Sunday, October 7, 2007

USB 3.0 - Boosting the Speed 10 Times


The “SuperSpeed” USB Promotions Group was announced Tuesday at the Intel Developer Forum. The promotions group will get together with contributors over the next year to finalize a USB 3.0 spec that will, they hope, take care of our wired peripheral and syncing needs for another five years or more. USB 3.0 is built upon, and is backwards-compatible with, the USB 2.0 “High Speed” spec. It would be generous to even call the specifications “early” at this stage, but the group still had lots of information about how USB 3.0 will work and what features it will provide. The spec should be finalized sometime in the middle of 2008, with initial devices available in ‘09, and broad deployment by 2010.

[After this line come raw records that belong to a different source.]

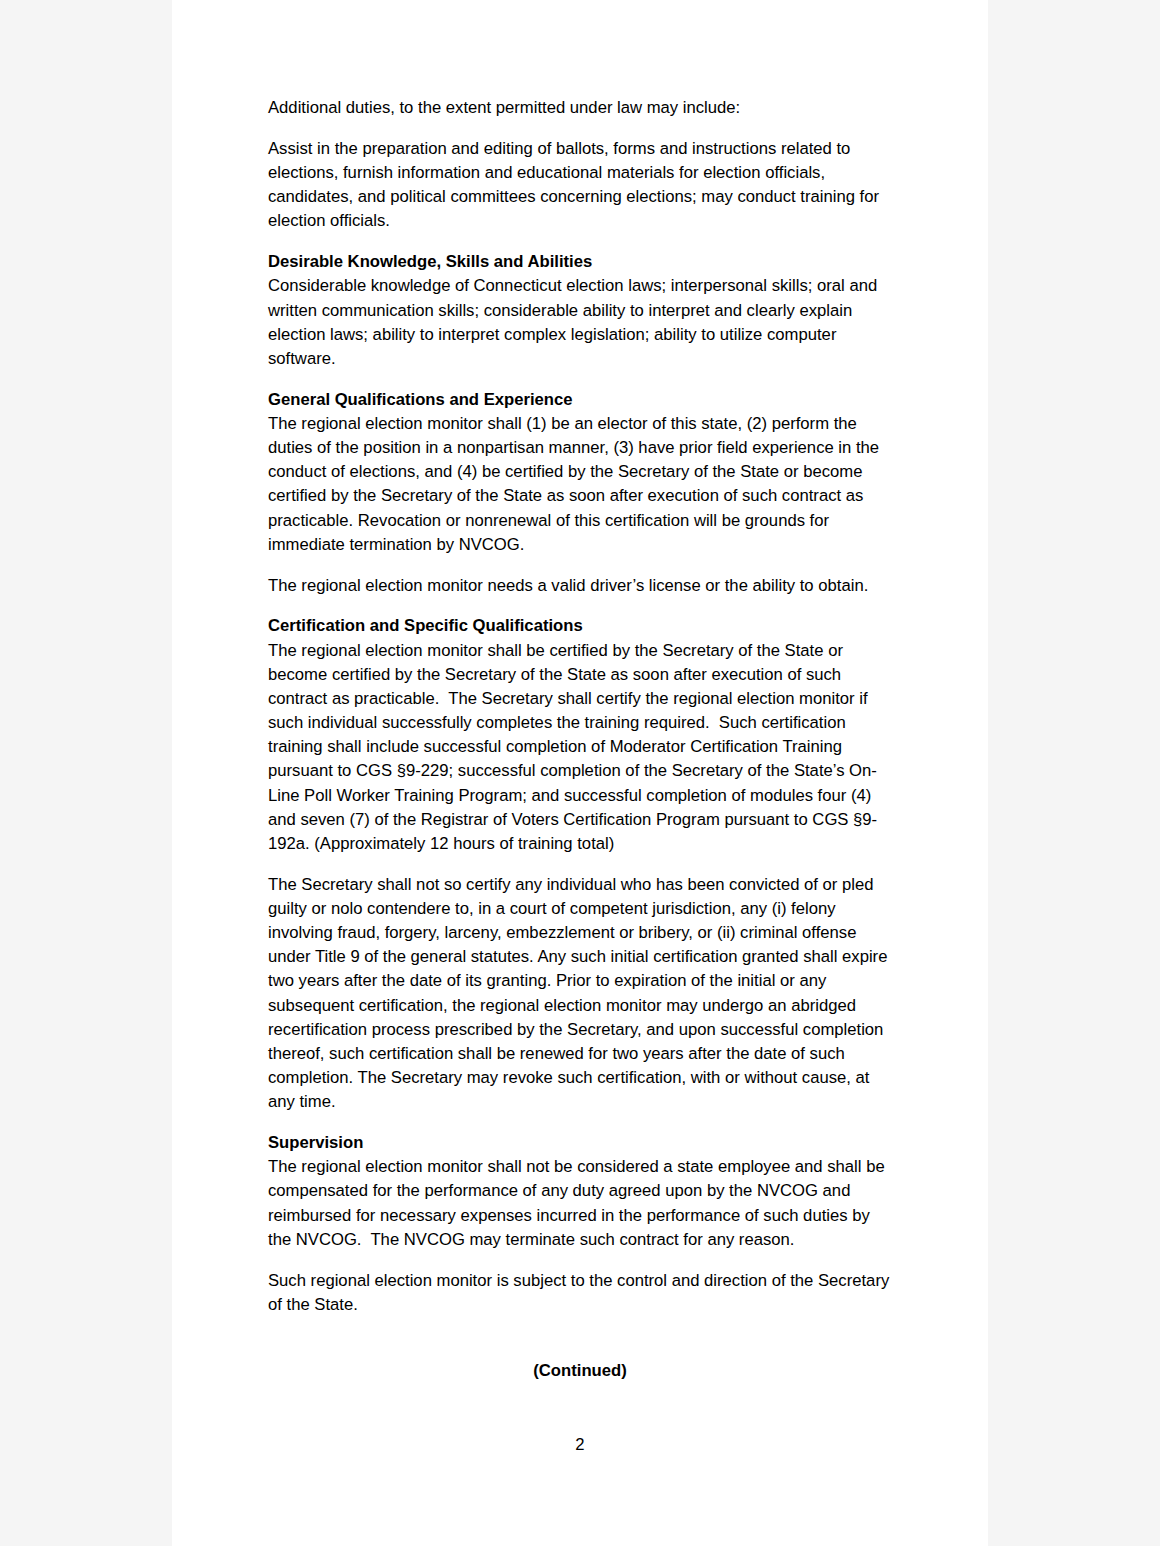Additional duties, to the extent permitted under law may include:
Assist in the preparation and editing of ballots, forms and instructions related to elections, furnish information and educational materials for election officials, candidates, and political committees concerning elections; may conduct training for election officials.
Desirable Knowledge, Skills and Abilities
Considerable knowledge of Connecticut election laws; interpersonal skills; oral and written communication skills; considerable ability to interpret and clearly explain election laws; ability to interpret complex legislation; ability to utilize computer software.
General Qualifications and Experience
The regional election monitor shall (1) be an elector of this state, (2) perform the duties of the position in a nonpartisan manner, (3) have prior field experience in the conduct of elections, and (4) be certified by the Secretary of the State or become certified by the Secretary of the State as soon after execution of such contract as practicable. Revocation or nonrenewal of this certification will be grounds for immediate termination by NVCOG.
The regional election monitor needs a valid driver’s license or the ability to obtain.
Certification and Specific Qualifications
The regional election monitor shall be certified by the Secretary of the State or become certified by the Secretary of the State as soon after execution of such contract as practicable. The Secretary shall certify the regional election monitor if such individual successfully completes the training required. Such certification training shall include successful completion of Moderator Certification Training pursuant to CGS §9-229; successful completion of the Secretary of the State’s On-Line Poll Worker Training Program; and successful completion of modules four (4) and seven (7) of the Registrar of Voters Certification Program pursuant to CGS §9-192a. (Approximately 12 hours of training total)
The Secretary shall not so certify any individual who has been convicted of or pled guilty or nolo contendere to, in a court of competent jurisdiction, any (i) felony involving fraud, forgery, larceny, embezzlement or bribery, or (ii) criminal offense under Title 9 of the general statutes. Any such initial certification granted shall expire two years after the date of its granting. Prior to expiration of the initial or any subsequent certification, the regional election monitor may undergo an abridged recertification process prescribed by the Secretary, and upon successful completion thereof, such certification shall be renewed for two years after the date of such completion. The Secretary may revoke such certification, with or without cause, at any time.
Supervision
The regional election monitor shall not be considered a state employee and shall be compensated for the performance of any duty agreed upon by the NVCOG and reimbursed for necessary expenses incurred in the performance of such duties by the NVCOG. The NVCOG may terminate such contract for any reason.
Such regional election monitor is subject to the control and direction of the Secretary of the State.
(Continued)
2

The main two goals of SuperSpeed USB are to provide a 10X boost in transfer rate (from 480-Mbits/s in USB 2.0 to 4.8 Gbits/s in USB 3.0), while dramatically lowering power consumption. One example of their speed goals is to transfer a 27GB HD movie to a portable device in 70 seconds. The same thing would take 15 minutes or more with HighSpeed USB (2.0). The SuperSpeed devices will use the same connectors and the same programming and device models as existing devices. Consider that it takes maybe one or two tenths of a second to transfer a typical 4 Mbyte song to a portable music player with today’s USB 2.0. That’s “fast enough” for some users, but just try to fill up that 80-Gbyte iPod and you might as well walk away and cook dinner while you wait: 3,000 songs would take perhaps 400 to 600 seconds – up to 10 minutes. Anyway, that’s still a good time considering today’s speed, isn’t it.